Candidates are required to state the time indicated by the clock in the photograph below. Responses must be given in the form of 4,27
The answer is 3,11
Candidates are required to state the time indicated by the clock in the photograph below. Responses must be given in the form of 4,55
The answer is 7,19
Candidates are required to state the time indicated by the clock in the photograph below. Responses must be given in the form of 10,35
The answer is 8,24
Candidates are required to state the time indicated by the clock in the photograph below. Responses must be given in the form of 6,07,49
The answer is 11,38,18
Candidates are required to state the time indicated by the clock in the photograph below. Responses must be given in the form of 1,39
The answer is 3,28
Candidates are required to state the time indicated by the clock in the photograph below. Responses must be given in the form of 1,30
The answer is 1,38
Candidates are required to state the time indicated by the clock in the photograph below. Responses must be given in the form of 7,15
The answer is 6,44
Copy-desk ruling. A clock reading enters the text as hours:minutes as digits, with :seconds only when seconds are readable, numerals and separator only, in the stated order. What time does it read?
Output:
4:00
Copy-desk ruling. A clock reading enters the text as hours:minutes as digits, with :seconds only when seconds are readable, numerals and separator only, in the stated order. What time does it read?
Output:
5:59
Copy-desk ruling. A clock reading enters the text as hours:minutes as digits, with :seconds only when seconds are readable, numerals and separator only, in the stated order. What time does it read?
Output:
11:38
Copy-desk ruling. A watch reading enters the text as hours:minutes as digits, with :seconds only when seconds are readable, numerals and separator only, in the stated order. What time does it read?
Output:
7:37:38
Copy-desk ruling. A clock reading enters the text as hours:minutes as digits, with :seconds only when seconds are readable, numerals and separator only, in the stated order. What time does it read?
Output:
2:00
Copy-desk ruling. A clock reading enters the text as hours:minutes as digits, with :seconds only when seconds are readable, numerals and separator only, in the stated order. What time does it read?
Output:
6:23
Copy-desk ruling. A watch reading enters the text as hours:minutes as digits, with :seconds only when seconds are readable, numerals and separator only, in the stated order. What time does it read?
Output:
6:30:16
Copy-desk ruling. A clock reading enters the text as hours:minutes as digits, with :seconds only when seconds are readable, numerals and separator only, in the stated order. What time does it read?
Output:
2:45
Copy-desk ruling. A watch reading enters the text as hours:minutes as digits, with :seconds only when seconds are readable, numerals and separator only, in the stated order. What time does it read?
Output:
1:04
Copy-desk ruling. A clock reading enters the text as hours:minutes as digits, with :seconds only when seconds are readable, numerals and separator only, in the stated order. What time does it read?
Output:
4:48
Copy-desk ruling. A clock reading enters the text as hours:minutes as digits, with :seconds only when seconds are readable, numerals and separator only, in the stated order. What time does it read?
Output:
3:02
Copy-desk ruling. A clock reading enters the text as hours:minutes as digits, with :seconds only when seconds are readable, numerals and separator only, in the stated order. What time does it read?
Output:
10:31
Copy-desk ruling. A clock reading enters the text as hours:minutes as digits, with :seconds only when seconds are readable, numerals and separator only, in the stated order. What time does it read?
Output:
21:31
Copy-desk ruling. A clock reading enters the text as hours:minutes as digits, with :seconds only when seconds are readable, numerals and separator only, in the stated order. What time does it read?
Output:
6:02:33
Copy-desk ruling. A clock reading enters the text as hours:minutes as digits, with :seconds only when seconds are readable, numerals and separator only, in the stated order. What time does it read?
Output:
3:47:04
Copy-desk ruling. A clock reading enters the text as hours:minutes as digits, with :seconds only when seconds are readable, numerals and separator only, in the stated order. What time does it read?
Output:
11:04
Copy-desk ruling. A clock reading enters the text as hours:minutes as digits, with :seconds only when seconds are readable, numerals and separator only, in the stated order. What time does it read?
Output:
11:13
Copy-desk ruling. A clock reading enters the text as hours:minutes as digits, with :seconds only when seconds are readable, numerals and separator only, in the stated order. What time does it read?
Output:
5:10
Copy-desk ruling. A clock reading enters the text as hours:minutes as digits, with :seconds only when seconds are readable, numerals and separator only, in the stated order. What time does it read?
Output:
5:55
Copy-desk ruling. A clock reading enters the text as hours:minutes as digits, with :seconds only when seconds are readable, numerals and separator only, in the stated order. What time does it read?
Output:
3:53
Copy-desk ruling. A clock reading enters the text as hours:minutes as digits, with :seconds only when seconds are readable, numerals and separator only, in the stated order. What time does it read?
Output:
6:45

**Task brief:** Retype the records above word for word, starting with their first line and going on through the line containing "The answer is 11,38,18", with that line included.

**Reply to the exercise:**
Candidates are required to state the time indicated by the clock in the photograph below. Responses must be given in the form of 4,27
The answer is 3,11
Candidates are required to state the time indicated by the clock in the photograph below. Responses must be given in the form of 4,55
The answer is 7,19
Candidates are required to state the time indicated by the clock in the photograph below. Responses must be given in the form of 10,35
The answer is 8,24
Candidates are required to state the time indicated by the clock in the photograph below. Responses must be given in the form of 6,07,49
The answer is 11,38,18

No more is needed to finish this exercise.